Mercedes Lackey has written an infinite number of novels – by which I mean I know I will never be able to read them all. (Seriously, look at that bibliography…) Taking this one as an example, it is part of a trilogy taking place in a dystopian world full of storybook creatures and built upon centuries of fantasy cliches. However, it justifies the use of many of the tropes through clever loopholes in its own world-building. I will list some pluses and minuses.
Pluses: an easy read or listen.
Lackey does not seem any worse or any better at writing than Ann Leckie. The suspiciously similar last name notwithstanding, I was more engaged by Hunter than I was by Ancillary Justice. Whereas Lackey writes prolifically, Leckie seems to scoop up all the awards and acclaim. I prefer an industrious writer working from the shadows.

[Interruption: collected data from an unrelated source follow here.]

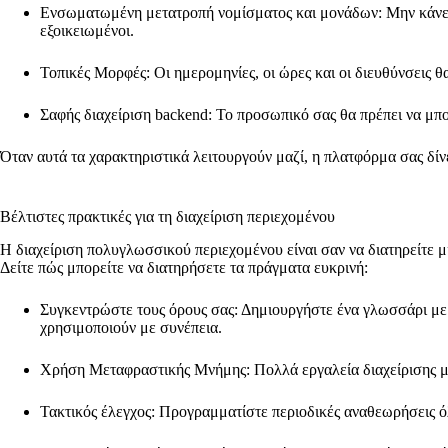
Ενσωματωμένη μετατροπή νομίσματος και μονάδων: Μην κάνετε τ
εξοικειωμένοι.
Τοπικές Μορφές: Οι ημερομηνίες, οι ώρες και οι διευθύνσεις θ
Σαφής διαχείριση backend: Το προσωπικό σας θα πρέπει να μπο
Όταν αυτά τα χαρακτηριστικά λειτουργούν μαζί, η πλατφόρμα σας δίν
Βέλτιστες πρακτικές για τη διαχείριση περιεχομένου
Η διαχείριση πολυγλωσσικού περιεχομένου είναι σαν να διατηρείτε 
Δείτε πώς μπορείτε να διατηρήσετε τα πράγματα ευκρινή:
Συγκεντρώστε τους όρους σας: Δημιουργήστε ένα γλωσσάρι με λ
χρησιμοποιούν με συνέπεια.
Χρήση Μεταφραστικής Μνήμης: Πολλά εργαλεία διαχείρισης μ
Τακτικός έλεγχος: Προγραμματίστε περιοδικές αναθεωρήσεις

I was surprised by the dark tone, the violent action sequences and the fast pacing.
Strong suspension of disbelief is required. Humorous bloodthirsty gnome-like monstrosities and other nightmarish hoards.
The world-building actually does its job.
Functional post-apocalypse where conflict is essentially guaranteed for eternity. (I used this same approach for my serialized novel.)
Cardboard side characters.
Unlikeable 1st person heroine. Seriously, the biggest let-down is that main character. What if she had been similar to Poul Anderson’s main character from Broken Sword? It would have been a much more enjoyable read.
World-building shortcuts. Heavy reliance on cliches. Clashing tones.
Anti-religious themes that don’t seem to add anything to the plot.
The magic system could’ve been more interesting. I don’t require plausible explanations, but advanced tech + super powers without any literary invention is tough to swallow.
I actually feel like listening to the sequel’s audiobook. Despite my reservations, it was still competent. I have been a lot less enthusiastic about certain Niven, Sheckley, Heinlein, Anderson, and Silverberg disgraces.